The remote stretch of the Sunshine State called Key West is known for its laid back lifestyle, hundreds of islands, maze of channels, and beautiful beaches to explore. Getting to Key West takes effort, but once there you can explore the region for days or weeks. These are our recommendations for the best beaches in Key West. You can use this list as a starting point, and then expand your travels to more remote corners of this stunning archipelago.
Saying Key West is the “tip of Florida” doesn’t accurately convey how geographically isolated the Keys are. From Miami, it is another four hours, or more, to drive to your destination. And if you hit traffic, you could be in for even more travel time. During rush hour, this drive can easily extend to six hours. At least you’ll have all the ocean views you can handle along the continuous one-lane highway. The ocean’s colors change throughout the entire journey; from blue to green, to light blue, to nearly white. Long story short, the great views make the drive a lot more enjoyable.
You know you’ve found South Beach when you literally can’t drive any further south. This idyllic spot has lovely clear and shallow waters, perfect for a mellow day of swimming and lounging. Because it’s so far south, it’s important to note that the amenities in this area are limited. You’ll be able to find a port-a-potty, a few drinking fountains, and a total of one cafe where you can get lunch or a smoothie. But do not count on big crowds or big luxury here.
For a natural experience, one of the best beaches in Key West goes by the presidential name of Fort Zachary Taylor. It is, in fact, the only “all-natural” beach in the region, with a coral shoreline. The sparkling blue waters are home to a variety of wildlife, so the area is a paradise for snorkeling. There are plenty of rental shops nearby to stock up on snorkeling gear for the day.
This state park is considered to have one of the most beautiful beaches in the country.
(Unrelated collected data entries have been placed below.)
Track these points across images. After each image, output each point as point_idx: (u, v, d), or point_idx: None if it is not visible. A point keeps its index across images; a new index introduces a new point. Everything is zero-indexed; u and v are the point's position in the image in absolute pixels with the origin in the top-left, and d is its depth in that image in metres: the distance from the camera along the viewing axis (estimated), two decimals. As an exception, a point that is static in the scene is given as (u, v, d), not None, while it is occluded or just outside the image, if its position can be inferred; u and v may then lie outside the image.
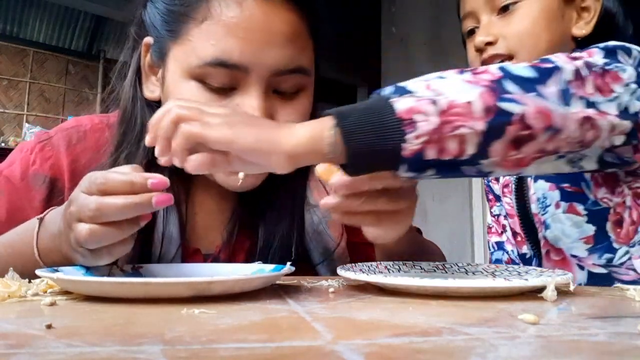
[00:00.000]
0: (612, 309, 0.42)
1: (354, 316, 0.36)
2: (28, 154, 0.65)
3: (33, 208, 0.63)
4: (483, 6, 0.78)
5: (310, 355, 0.25)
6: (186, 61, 0.58)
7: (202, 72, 0.57)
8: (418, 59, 3.30)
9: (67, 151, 0.65)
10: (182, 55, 0.59)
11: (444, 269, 0.59)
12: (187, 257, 0.66)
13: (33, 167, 0.64)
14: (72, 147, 0.66)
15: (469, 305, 0.41)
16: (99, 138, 0.67)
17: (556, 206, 0.73)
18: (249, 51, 0.56)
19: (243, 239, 0.70)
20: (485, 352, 0.26)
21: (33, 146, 0.66)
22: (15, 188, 0.64)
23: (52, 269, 0.46)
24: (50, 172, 0.64)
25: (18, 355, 0.24)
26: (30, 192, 0.63)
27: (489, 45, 0.76)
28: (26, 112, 4.27)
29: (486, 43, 0.76)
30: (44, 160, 0.65)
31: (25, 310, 0.38)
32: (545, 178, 0.73)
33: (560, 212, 0.72)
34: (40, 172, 0.64)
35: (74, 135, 0.67)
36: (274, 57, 0.57)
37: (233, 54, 0.56)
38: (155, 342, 0.27)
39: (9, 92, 4.24)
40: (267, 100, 0.59)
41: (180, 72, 0.59)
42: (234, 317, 0.35)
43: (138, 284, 0.40)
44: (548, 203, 0.74)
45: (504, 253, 0.90)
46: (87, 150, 0.66)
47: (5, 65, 4.23)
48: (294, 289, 0.49)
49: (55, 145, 0.66)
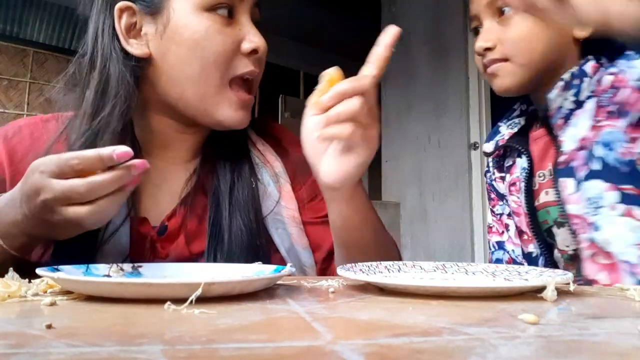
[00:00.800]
0: (612, 309, 0.42)
1: (354, 316, 0.36)
2: None
3: None
4: (485, 10, 0.82)
5: (310, 355, 0.25)
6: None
7: (213, 2, 0.67)
8: (418, 59, 3.30)
9: (4, 144, 0.71)
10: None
11: (444, 269, 0.59)
12: (136, 226, 0.70)
13: None
14: (8, 140, 0.72)
15: (469, 305, 0.41)
16: (33, 130, 0.74)
17: (612, 208, 0.72)
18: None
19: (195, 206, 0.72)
20: (485, 352, 0.26)
21: None
22: None
23: (53, 269, 0.46)
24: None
25: (18, 355, 0.24)
26: None
27: (488, 51, 0.81)
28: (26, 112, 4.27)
29: (485, 49, 0.81)
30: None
31: (25, 310, 0.38)
32: (605, 178, 0.73)
33: (617, 214, 0.71)
34: None
35: (10, 131, 0.74)
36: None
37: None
38: (155, 342, 0.27)
39: (9, 92, 4.24)
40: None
41: (191, 9, 0.67)
42: (234, 317, 0.35)
43: (138, 284, 0.40)
44: (602, 204, 0.72)
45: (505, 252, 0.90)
46: (23, 140, 0.72)
47: (5, 65, 4.23)
48: (294, 289, 0.49)
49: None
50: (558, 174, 0.78)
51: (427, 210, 3.21)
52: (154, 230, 0.71)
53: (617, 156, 0.72)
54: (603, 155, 0.73)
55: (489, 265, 0.58)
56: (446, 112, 3.15)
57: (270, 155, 0.79)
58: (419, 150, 3.28)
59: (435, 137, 3.21)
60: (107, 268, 0.53)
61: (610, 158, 0.73)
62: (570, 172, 0.77)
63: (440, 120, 3.18)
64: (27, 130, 0.74)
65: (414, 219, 3.28)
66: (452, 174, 3.09)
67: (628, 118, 0.72)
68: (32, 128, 0.74)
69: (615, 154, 0.72)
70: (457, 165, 3.07)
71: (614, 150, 0.72)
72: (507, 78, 0.81)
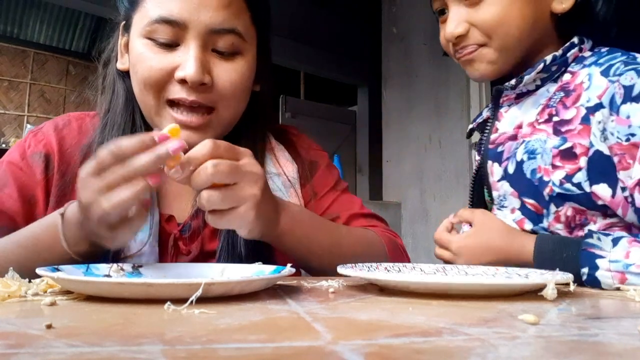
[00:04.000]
0: (612, 309, 0.42)
1: (354, 316, 0.36)
2: (23, 142, 0.76)
3: (36, 182, 0.72)
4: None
5: (310, 355, 0.25)
6: (140, 24, 0.69)
7: (151, 29, 0.68)
8: (418, 59, 3.30)
9: (54, 133, 0.76)
10: (139, 20, 0.70)
11: (444, 272, 0.59)
12: (164, 223, 0.72)
13: (29, 149, 0.74)
14: (58, 130, 0.77)
15: (469, 305, 0.41)
16: (81, 124, 0.78)
17: (511, 211, 0.72)
18: (186, 10, 0.67)
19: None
20: (485, 353, 0.26)
21: (27, 136, 0.78)
22: (18, 168, 0.73)
23: (53, 268, 0.46)
24: (44, 150, 0.74)
25: (18, 355, 0.24)
26: (31, 168, 0.73)
27: (460, 38, 0.74)
28: (27, 113, 4.28)
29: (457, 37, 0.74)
30: (38, 142, 0.75)
31: (25, 310, 0.38)
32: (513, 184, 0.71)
33: (512, 219, 0.71)
34: (36, 150, 0.74)
35: (60, 122, 0.79)
36: (209, 17, 0.67)
37: (173, 12, 0.67)
38: (155, 342, 0.27)
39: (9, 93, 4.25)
40: (204, 55, 0.68)
41: (136, 34, 0.70)
42: (234, 317, 0.35)
43: (138, 284, 0.40)
44: (505, 205, 0.73)
45: None
46: (72, 132, 0.77)
47: (5, 67, 4.24)
48: (294, 289, 0.49)
49: (45, 131, 0.77)
50: (489, 154, 0.76)
51: (428, 210, 3.21)
52: (178, 228, 0.73)
53: (534, 167, 0.68)
54: (520, 161, 0.70)
55: (488, 268, 0.58)
56: (447, 111, 3.15)
57: (285, 160, 0.81)
58: (420, 150, 3.28)
59: (436, 137, 3.21)
60: (108, 268, 0.53)
61: (526, 167, 0.69)
62: (498, 158, 0.75)
63: (441, 120, 3.18)
64: (75, 123, 0.78)
65: (415, 219, 3.28)
66: (453, 173, 3.09)
67: (561, 141, 0.66)
68: (80, 122, 0.79)
69: (534, 165, 0.68)
70: (458, 165, 3.07)
71: (534, 160, 0.68)
72: (484, 64, 0.75)
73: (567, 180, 0.64)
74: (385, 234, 0.80)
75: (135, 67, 0.69)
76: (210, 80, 0.68)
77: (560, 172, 0.64)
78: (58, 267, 0.48)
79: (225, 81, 0.69)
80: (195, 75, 0.65)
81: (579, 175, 0.63)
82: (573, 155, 0.64)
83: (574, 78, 0.69)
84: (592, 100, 0.64)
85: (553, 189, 0.65)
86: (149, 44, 0.68)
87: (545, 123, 0.69)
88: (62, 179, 0.72)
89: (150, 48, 0.68)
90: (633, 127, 0.58)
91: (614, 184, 0.62)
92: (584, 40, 0.72)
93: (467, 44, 0.74)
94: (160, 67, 0.67)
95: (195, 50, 0.67)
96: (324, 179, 0.84)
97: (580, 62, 0.71)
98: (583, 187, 0.63)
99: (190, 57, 0.66)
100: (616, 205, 0.62)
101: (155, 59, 0.67)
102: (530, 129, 0.71)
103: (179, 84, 0.67)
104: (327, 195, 0.83)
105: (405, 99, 3.41)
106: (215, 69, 0.69)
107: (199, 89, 0.67)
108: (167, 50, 0.68)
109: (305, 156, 0.85)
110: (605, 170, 0.62)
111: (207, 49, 0.68)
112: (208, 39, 0.68)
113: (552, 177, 0.65)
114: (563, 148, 0.65)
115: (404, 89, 3.40)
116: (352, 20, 4.00)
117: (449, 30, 0.74)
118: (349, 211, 0.81)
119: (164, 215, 0.73)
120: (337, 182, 0.85)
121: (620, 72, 0.62)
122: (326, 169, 0.86)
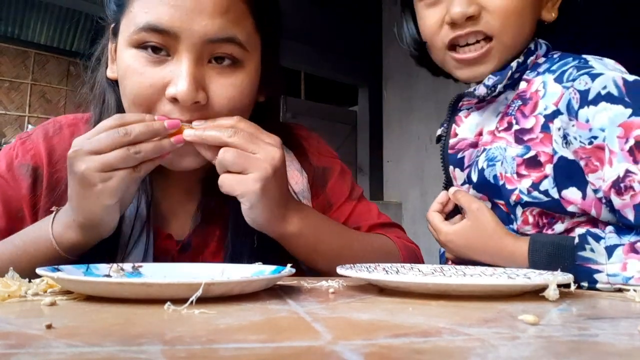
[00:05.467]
0: (613, 309, 0.42)
1: (354, 316, 0.36)
2: (11, 151, 0.71)
3: (22, 196, 0.68)
4: None
5: (310, 355, 0.25)
6: (127, 31, 0.62)
7: (138, 38, 0.60)
8: (419, 60, 3.30)
9: (44, 142, 0.71)
10: (126, 26, 0.63)
11: (441, 272, 0.59)
12: (160, 241, 0.69)
13: (16, 159, 0.70)
14: (49, 138, 0.72)
15: (469, 305, 0.41)
16: (74, 131, 0.72)
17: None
18: (177, 18, 0.59)
19: (214, 227, 0.72)
20: (485, 353, 0.26)
21: (15, 143, 0.73)
22: (4, 180, 0.69)
23: (53, 268, 0.46)
24: (32, 162, 0.70)
25: (18, 355, 0.24)
26: (17, 181, 0.69)
27: (469, 20, 0.65)
28: (28, 114, 4.28)
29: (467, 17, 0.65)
30: (25, 152, 0.70)
31: (25, 310, 0.38)
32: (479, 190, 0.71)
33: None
34: (24, 162, 0.70)
35: (51, 129, 0.73)
36: (204, 25, 0.59)
37: (163, 20, 0.59)
38: (155, 342, 0.27)
39: (10, 94, 4.25)
40: (198, 68, 0.61)
41: (123, 42, 0.63)
42: (234, 317, 0.35)
43: (138, 284, 0.40)
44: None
45: None
46: (63, 141, 0.71)
47: (6, 67, 4.25)
48: (294, 290, 0.49)
49: (35, 139, 0.72)
50: (449, 159, 0.75)
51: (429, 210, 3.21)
52: (177, 247, 0.70)
53: (495, 174, 0.67)
54: (482, 169, 0.69)
55: (486, 269, 0.58)
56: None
57: (295, 172, 0.76)
58: (421, 151, 3.28)
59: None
60: (108, 268, 0.53)
61: (488, 174, 0.68)
62: (460, 163, 0.74)
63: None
64: (67, 130, 0.73)
65: (416, 219, 3.27)
66: (454, 174, 3.09)
67: (525, 150, 0.65)
68: (72, 129, 0.73)
69: (493, 171, 0.67)
70: (458, 166, 3.07)
71: (493, 167, 0.67)
72: (486, 66, 0.68)
73: (534, 189, 0.63)
74: (402, 240, 0.78)
75: (124, 81, 0.62)
76: (204, 97, 0.60)
77: (527, 181, 0.64)
78: (58, 267, 0.48)
79: (222, 98, 0.61)
80: (187, 94, 0.58)
81: (545, 182, 0.63)
82: (538, 163, 0.64)
83: (529, 86, 0.67)
84: (549, 108, 0.63)
85: (521, 197, 0.64)
86: (137, 55, 0.61)
87: (505, 131, 0.68)
88: (52, 193, 0.68)
89: (138, 60, 0.61)
90: (594, 130, 0.58)
91: (583, 187, 0.61)
92: (537, 46, 0.70)
93: (474, 29, 0.66)
94: (150, 83, 0.60)
95: (188, 64, 0.59)
96: (338, 188, 0.80)
97: (534, 69, 0.69)
98: (551, 194, 0.63)
99: (182, 72, 0.59)
100: (588, 206, 0.61)
101: (144, 73, 0.60)
102: (491, 137, 0.70)
103: (170, 102, 0.60)
104: (344, 206, 0.79)
105: (406, 99, 3.41)
106: (211, 84, 0.61)
107: (192, 107, 0.60)
108: (156, 63, 0.60)
109: (317, 163, 0.80)
110: (572, 174, 0.61)
111: (202, 61, 0.61)
112: (203, 49, 0.60)
113: (520, 185, 0.64)
114: (527, 157, 0.64)
115: (404, 89, 3.40)
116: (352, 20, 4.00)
117: (459, 9, 0.64)
118: (368, 221, 0.79)
119: (162, 233, 0.70)
120: (352, 189, 0.82)
121: (573, 77, 0.62)
122: (340, 177, 0.81)
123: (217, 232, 0.72)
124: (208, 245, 0.71)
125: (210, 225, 0.71)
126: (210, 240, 0.72)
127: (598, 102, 0.58)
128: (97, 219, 0.59)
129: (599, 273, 0.56)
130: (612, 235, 0.57)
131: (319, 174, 0.80)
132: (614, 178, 0.57)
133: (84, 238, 0.60)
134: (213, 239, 0.72)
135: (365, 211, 0.81)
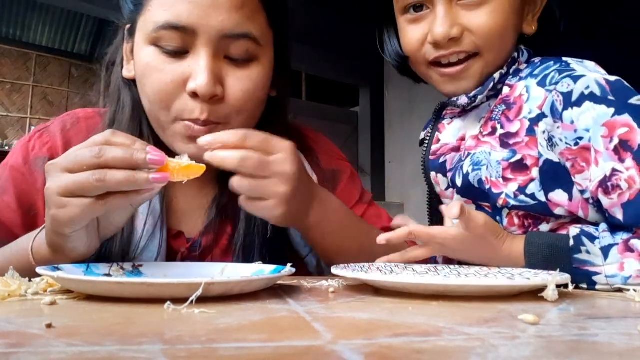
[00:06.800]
0: (612, 309, 0.42)
1: (354, 316, 0.36)
2: (27, 142, 0.71)
3: (37, 190, 0.67)
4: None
5: (310, 355, 0.25)
6: (145, 29, 0.63)
7: (157, 36, 0.62)
8: (420, 61, 3.30)
9: (61, 134, 0.71)
10: (143, 24, 0.64)
11: (435, 271, 0.59)
12: (171, 239, 0.69)
13: (33, 152, 0.70)
14: (65, 131, 0.72)
15: (469, 305, 0.41)
16: (91, 124, 0.73)
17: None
18: (195, 14, 0.60)
19: (225, 225, 0.71)
20: (485, 353, 0.26)
21: (32, 135, 0.72)
22: (20, 174, 0.69)
23: (53, 268, 0.46)
24: (49, 154, 0.69)
25: (18, 354, 0.24)
26: (33, 175, 0.68)
27: (452, 41, 0.66)
28: (29, 116, 4.29)
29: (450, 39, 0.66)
30: (42, 145, 0.70)
31: (25, 310, 0.38)
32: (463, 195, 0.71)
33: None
34: (40, 155, 0.69)
35: (68, 122, 0.73)
36: (221, 21, 0.61)
37: (182, 17, 0.60)
38: (155, 342, 0.27)
39: (12, 96, 4.26)
40: (216, 63, 0.62)
41: (142, 41, 0.64)
42: (234, 317, 0.35)
43: (138, 284, 0.40)
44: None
45: None
46: (80, 134, 0.71)
47: (8, 69, 4.25)
48: (294, 289, 0.49)
49: (52, 131, 0.72)
50: (430, 165, 0.75)
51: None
52: (187, 245, 0.70)
53: (480, 178, 0.67)
54: (466, 173, 0.69)
55: (481, 269, 0.58)
56: (448, 113, 3.15)
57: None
58: (422, 151, 3.28)
59: (437, 139, 3.21)
60: (108, 267, 0.53)
61: (472, 178, 0.68)
62: (442, 168, 0.74)
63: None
64: (84, 123, 0.73)
65: (418, 220, 3.24)
66: (455, 175, 3.09)
67: (510, 154, 0.65)
68: (89, 122, 0.73)
69: (479, 175, 0.67)
70: (460, 167, 3.07)
71: (479, 171, 0.67)
72: (467, 81, 0.69)
73: (520, 192, 0.63)
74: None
75: (143, 79, 0.63)
76: (222, 91, 0.62)
77: (513, 185, 0.64)
78: (58, 267, 0.48)
79: (238, 91, 0.63)
80: (206, 88, 0.60)
81: (531, 186, 0.63)
82: (524, 167, 0.64)
83: (512, 91, 0.68)
84: (534, 112, 0.63)
85: (507, 201, 0.64)
86: (156, 52, 0.62)
87: (490, 136, 0.68)
88: None
89: (157, 57, 0.62)
90: (579, 131, 0.58)
91: (569, 188, 0.61)
92: (520, 53, 0.70)
93: (458, 49, 0.67)
94: (170, 79, 0.61)
95: (206, 59, 0.61)
96: (348, 191, 0.80)
97: (516, 74, 0.69)
98: (537, 197, 0.63)
99: (201, 67, 0.60)
100: (575, 207, 0.61)
101: (164, 70, 0.61)
102: (475, 141, 0.70)
103: (189, 96, 0.61)
104: (355, 209, 0.78)
105: (407, 100, 3.40)
106: (228, 78, 0.63)
107: (210, 101, 0.62)
108: (175, 59, 0.62)
109: (326, 165, 0.80)
110: (558, 177, 0.62)
111: (219, 56, 0.63)
112: (220, 45, 0.62)
113: (506, 189, 0.64)
114: (513, 160, 0.64)
115: (406, 90, 3.40)
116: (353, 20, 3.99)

The nearby island of the same name has zero inhabitants, and the surrounding waters are a brilliant blue-green. You will have plenty of space to yourself to explore. Camping is permitted and sites include water and electricity, but make reservations early for peak times.
This national park contains the partially submerged ruins of an old military base. But that’s not the only attraction here, you’ll also find a gorgeous beach that delightfully uncrowded. To get there, take the ferry to Dry Tortugas Beach, whose name is very deceptive, because nearly 99% of this park is watery. Confusing name aside, you’ll also find some great snorkeling spots off this beach. A word of warning, the area has very limited services, but the cost of a ferry ticket also includes at least one meal per rider.
Are you looking for a private beach? The Keys offer quite a few, and we recommend Casa Marina for its spa and over 1,000 feet of pristine sands for lounging or swimming. This stretch of tourist heaven offers lounge chairs, massages and lazy palm trees, plus amazing sunrise views—and you will have every service at your fingertips.
The aptly named Dog beach is lovely. But this really isn’t a typical tourist destination, it’s meant specifically for people traveling with their four-legged companions. It’s a very small beach, but it offers enough waterfront space for all the splashing and ball chasing your furry friend could ask for. Before you go, we recommend you do a quick online search to get specific directions to the beach. After Fido is worn out, be sure to grab lunch at one of the nearby, beachfront restaurants.
While we’re on the topic of dogs, this next public beach is well-known to locals, but surprisingly uncrowded. With an adjoining dog park, Higgs Beach offers outdoor showers and restrooms, a playground, and a spacious stretch of sand for sunbathing, swimming or just strolling along the waterline.
In the area of Islamorada, there is a beach dedicated to an environmentalist by the name of Anne Eaton. It is known simply as Anne’s Beach, and it is definitely among the best beaches in Key West. It has an endearing, mellow vibe and is well out of the way of most tourist destinations. It has long been a family favorite for wading with kids, because the waters here are very shallow, which limits ‘real’ swimming opportunities but also makes it an ideal, safe spot for kids.
From Little Palm beach you can find a remote and secluded gem within a short kayak paddle. Due east, Big Munson beach is a stone’s throw away, yet completely secluded. It’s only facility is a composting toilet, but the views of the Florida Straits are spectacular and you may have the whole cove to yourself.
Take a jaunt to nearby Marathon and check out Coco Plum beach. Take US1 and then drive a mile down a road that seems to lead to nowhere. This beach is little used because you cannot actually see the ocean from the road. Once you find the small parking lot, you’ll also be likely to find just a few other car using it. The lack of tourist traffic to this beach makes it one of the most tranquil spots anywhere in Key West.